Tuesday, 1 October 2013

Questions from Readers - Part Five

A few weeks ago, Joey asked on her Facebook page for anyone with questions to email her about her books, being a writer, being disabled and anything else. This is the second batch of answers, feel free to send your own questions to Joey via email to bugbooks@virginmedia.com and she'll include them in the next post she does.
How much planning do you put into one book? How much research do you do?
It really does depend on each book. Some plots are ones that I can work out with little research needed. Others are outside of my own comfort zone and I rely a lot on information from people, websites and books. I like to be as accurate as I can be, but I also don't want to info dump into a book when it's not needed so I have to be careful not to add too much information than necessary. For the DYING THOUGHTS books, I am usually only using information that I already know. There is some research needed, but not all that much. For other books, such as my seventh which is due out next year, I had to do a bit more research and planning to make sure that I had all the information I needed. As far as planning goes, I am a meticulous planner. I make sure I have chapter plans and character note cards (for every character, even very minor ones) so that I can look back and make sure that as I write the book there are no continuity errors. Of course, sometimes they do happen, but I have a great editor who is good at not only spotting them, but also knowing what I meant to happen.

→ Supplied information:
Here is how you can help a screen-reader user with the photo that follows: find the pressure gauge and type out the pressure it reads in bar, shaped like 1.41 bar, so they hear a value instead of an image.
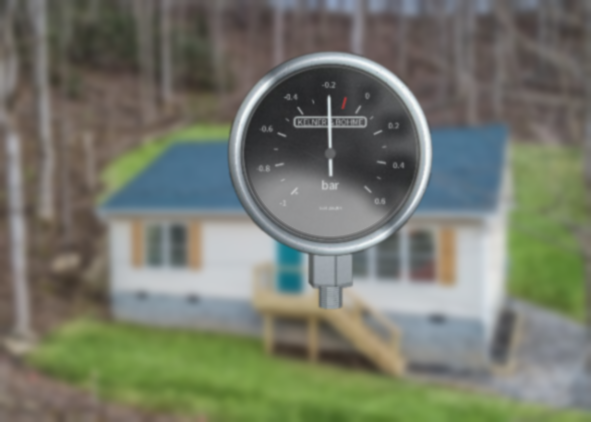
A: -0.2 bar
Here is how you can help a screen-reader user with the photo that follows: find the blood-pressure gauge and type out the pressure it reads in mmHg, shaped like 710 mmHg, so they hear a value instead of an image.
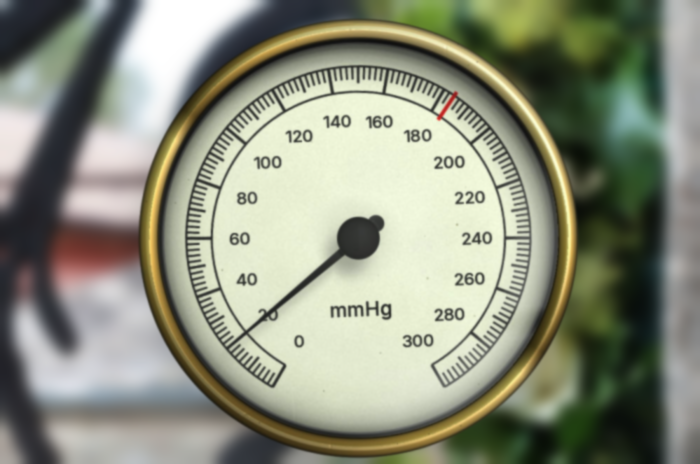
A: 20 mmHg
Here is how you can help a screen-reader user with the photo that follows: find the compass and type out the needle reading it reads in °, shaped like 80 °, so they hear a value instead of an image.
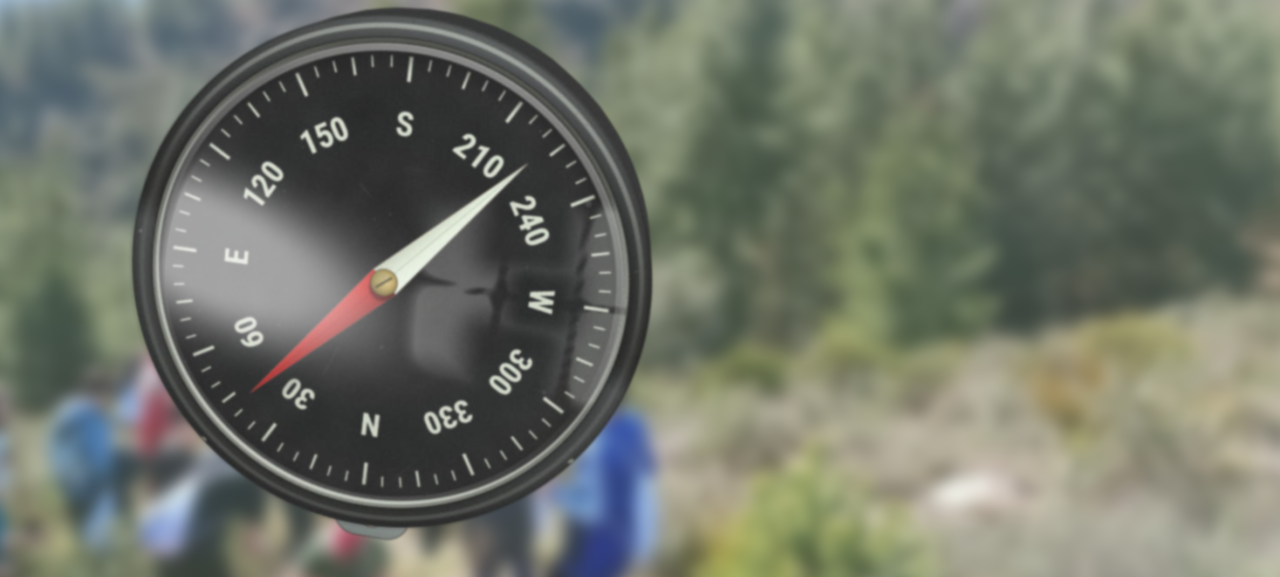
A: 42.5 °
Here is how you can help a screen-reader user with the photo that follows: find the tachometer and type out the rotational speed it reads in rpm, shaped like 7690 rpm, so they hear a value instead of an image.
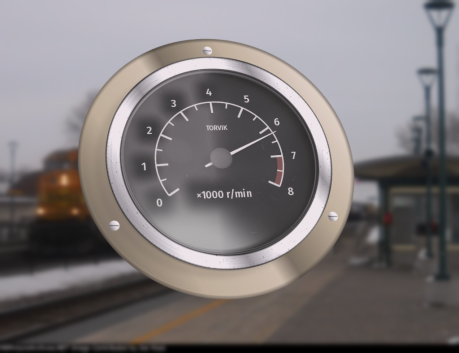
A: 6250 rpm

...

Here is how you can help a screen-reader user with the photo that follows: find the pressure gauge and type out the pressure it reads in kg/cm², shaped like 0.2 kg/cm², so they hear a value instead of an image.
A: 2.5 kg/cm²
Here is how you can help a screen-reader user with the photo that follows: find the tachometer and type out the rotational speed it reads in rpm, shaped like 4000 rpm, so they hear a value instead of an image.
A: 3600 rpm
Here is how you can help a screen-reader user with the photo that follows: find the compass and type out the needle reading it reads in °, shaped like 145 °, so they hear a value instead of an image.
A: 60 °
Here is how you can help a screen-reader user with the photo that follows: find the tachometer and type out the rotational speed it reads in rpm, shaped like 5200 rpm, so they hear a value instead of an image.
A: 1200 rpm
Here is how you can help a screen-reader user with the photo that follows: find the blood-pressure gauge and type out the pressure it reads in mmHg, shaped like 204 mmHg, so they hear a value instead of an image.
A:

---

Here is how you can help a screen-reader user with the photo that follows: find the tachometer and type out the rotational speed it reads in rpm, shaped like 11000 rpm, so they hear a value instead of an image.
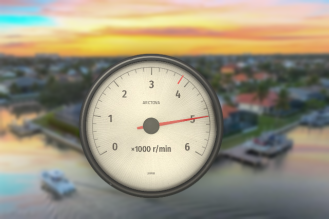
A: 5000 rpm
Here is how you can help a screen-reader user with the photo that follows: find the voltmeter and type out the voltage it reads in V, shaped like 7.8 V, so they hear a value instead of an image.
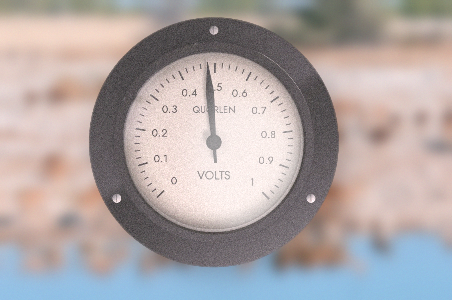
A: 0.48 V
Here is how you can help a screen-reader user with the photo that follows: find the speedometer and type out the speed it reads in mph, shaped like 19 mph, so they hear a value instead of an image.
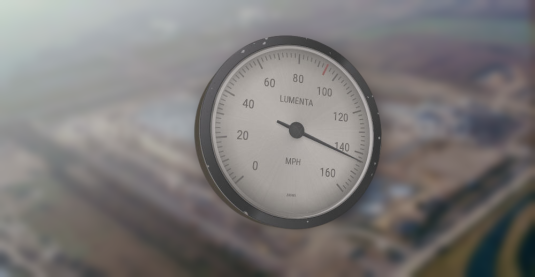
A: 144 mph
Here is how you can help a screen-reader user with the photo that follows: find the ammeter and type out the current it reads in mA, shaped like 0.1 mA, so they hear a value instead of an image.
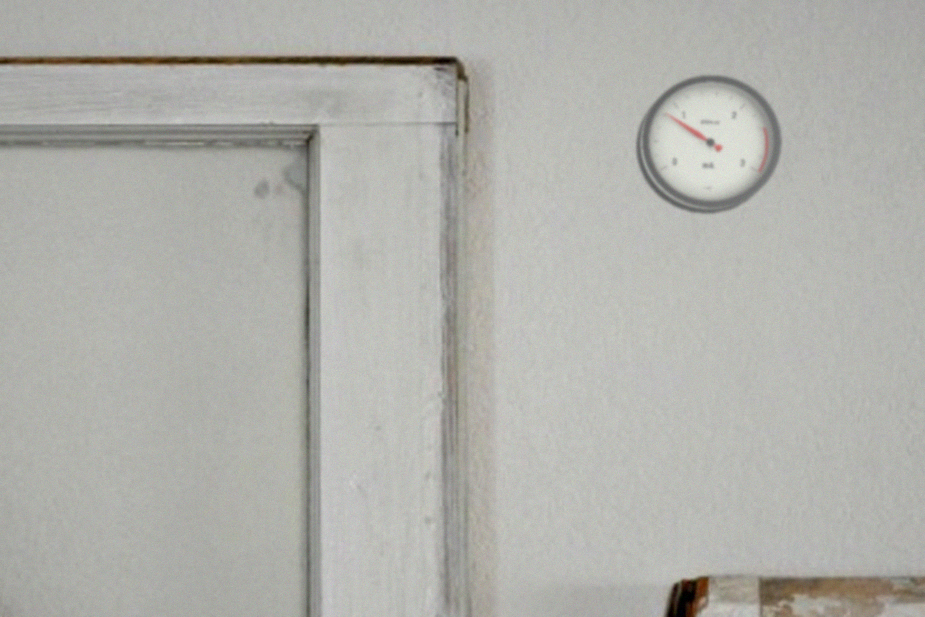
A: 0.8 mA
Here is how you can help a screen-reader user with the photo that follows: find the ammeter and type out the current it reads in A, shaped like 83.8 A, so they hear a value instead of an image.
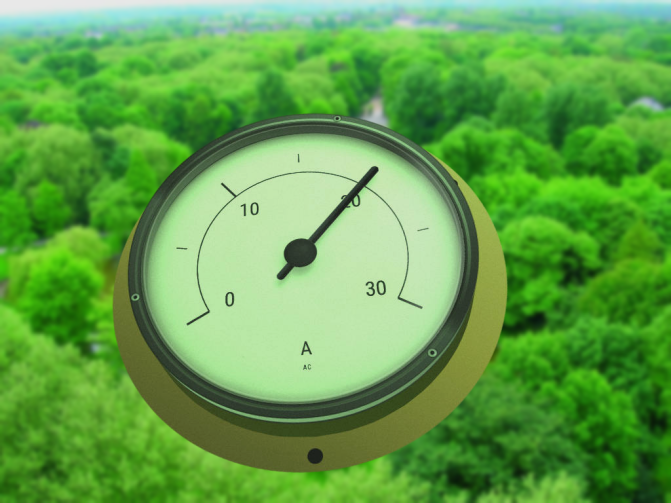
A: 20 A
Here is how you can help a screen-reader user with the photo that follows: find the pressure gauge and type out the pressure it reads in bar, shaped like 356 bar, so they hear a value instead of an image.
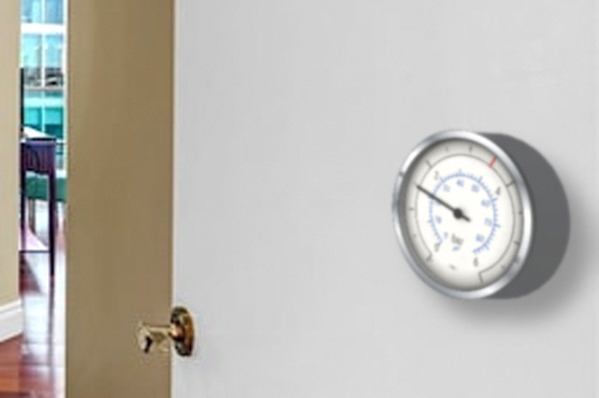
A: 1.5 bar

→ Actions to take:
**1)** In the blog post, what does the author make for every character, even very minor ones?
**2)** Copy the blog post from "Tuesday, 1 October" up to and including "post she does.", swapping "Facebook" for "Twitter".

→ Expected responses:
**1)** Character note cards.

**2)**
Tuesday, 1 October 2013

Questions from Readers - Part Five

A few weeks ago, Joey asked on her Twitter page for anyone with questions to email her about her books, being a writer, being disabled and anything else. This is the second batch of answers, feel free to send your own questions to Joey via email to bugbooks@virginmedia.com and she'll include them in the next post she does.